Are we are talking about the coastal fishermen, the rubber and oil palm smallhoders, and paddy farmer?


By all means, these few do need some form of assistance and do require further aid in the form of insurance and loans to get their farming going and mechanised, if there is a push for the Industrial Revolution 4.0.


But, do these “Malays needing crutches” go all the way up to the owners of petrol stations who worry about going broke from floating the petrol price and the Tan Sris, the Tuns, the Datuk Seris and even the Datuks at the age of 26 or older, who ride on a private jet around the country.


I’m sure many can see where I am going with this line, but let’s say there are those gullible enough to say “they all need a crutch” and ask – why?


At this point I think we should ask ourselves why PPBM believes their division chiefs need assistance, when compared to the division chiefs of PKR, DAP and even Amanah.


Or better yet, since the idea is that division chiefs and village chiefs are to provide financial assistance to all those on the grassroot levels in all localities, why limit it to pro-government parties?


Isn’t any Malaysian regardless of politics due to financial assistance regardless of their political following, if any?


You will notice that by now I used the term Malaysian, not a Malay, or an Indian, or a Chinese, or a Chindian, or even a Malaysian of Sumatran, Javanese, Bangladeshi, Filipino or even Orang Asli heritage.


Is it still not time to push this agenda to one without race and only concerning income levels?


Because if not, it truly is the opening scene of The Purge: Election Year, of having someone yelling out that there’s “not enough to go around, some can have, some can not have” – though, I do hope we do not see Pakatan Harapan in the same light as the fictitious New Founding Fathers of America.
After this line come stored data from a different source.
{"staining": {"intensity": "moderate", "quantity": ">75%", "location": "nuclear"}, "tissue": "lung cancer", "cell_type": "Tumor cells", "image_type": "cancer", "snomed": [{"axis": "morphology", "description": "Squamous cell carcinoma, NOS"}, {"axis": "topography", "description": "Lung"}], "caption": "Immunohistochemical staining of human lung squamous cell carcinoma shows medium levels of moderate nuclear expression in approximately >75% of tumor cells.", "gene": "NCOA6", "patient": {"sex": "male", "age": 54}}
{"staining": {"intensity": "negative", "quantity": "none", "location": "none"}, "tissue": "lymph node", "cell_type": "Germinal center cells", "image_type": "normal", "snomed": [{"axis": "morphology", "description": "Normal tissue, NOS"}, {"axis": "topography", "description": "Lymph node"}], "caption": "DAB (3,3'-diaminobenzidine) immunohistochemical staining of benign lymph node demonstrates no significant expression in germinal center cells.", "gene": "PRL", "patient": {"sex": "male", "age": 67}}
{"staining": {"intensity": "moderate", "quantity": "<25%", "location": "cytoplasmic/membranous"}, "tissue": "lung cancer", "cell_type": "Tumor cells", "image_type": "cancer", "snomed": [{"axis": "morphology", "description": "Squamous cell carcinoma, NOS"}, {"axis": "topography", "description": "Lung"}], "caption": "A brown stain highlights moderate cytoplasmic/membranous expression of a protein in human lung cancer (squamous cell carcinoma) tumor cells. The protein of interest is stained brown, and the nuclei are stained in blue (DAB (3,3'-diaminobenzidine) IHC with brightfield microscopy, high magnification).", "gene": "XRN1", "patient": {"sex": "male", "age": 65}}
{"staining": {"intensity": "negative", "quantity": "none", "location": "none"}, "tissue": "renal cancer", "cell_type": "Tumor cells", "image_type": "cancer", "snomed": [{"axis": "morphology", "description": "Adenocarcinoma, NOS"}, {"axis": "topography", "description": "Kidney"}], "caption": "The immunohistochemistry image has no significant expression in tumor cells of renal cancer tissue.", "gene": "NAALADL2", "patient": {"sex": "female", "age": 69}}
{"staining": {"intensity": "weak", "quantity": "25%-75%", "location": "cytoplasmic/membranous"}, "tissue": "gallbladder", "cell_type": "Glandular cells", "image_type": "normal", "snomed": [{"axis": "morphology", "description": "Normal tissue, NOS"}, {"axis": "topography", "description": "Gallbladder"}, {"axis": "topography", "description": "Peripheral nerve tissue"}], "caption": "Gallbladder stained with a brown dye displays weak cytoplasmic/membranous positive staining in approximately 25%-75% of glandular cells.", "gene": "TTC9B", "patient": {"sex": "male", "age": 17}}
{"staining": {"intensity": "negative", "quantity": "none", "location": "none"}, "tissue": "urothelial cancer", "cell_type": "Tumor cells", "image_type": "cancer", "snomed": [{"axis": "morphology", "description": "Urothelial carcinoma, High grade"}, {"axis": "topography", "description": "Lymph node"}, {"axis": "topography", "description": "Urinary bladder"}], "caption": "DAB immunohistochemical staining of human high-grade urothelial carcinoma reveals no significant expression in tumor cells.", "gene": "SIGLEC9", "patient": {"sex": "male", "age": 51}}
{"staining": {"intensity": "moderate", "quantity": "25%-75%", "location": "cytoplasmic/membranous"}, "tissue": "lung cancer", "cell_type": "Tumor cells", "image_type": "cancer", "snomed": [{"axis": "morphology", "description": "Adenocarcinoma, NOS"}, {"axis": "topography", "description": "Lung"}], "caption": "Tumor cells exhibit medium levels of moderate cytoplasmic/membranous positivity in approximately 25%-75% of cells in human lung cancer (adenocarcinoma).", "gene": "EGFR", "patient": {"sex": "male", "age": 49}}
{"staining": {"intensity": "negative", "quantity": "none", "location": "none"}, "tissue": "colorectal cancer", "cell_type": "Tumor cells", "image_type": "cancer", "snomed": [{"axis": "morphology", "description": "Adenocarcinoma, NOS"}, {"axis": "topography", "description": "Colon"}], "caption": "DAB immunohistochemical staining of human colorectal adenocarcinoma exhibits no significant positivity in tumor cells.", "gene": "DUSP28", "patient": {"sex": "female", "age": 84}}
Nor should a party AGM sound like a group of mobster family godfathers asking to be allowed to “wet their beaks”.


The operative word that PPBM needs to work on, for their Bumiputera agenda, is justification. Why should the Bumiputeras be the only ones to receive such privileges in these times?


Where does the Bumiputera group stand in terms of equity among the others?


And if there continues to be a widening gap, or even a gap so far with all the privileges in place, why has it not moved towards a favourable income level equitable to everyone else?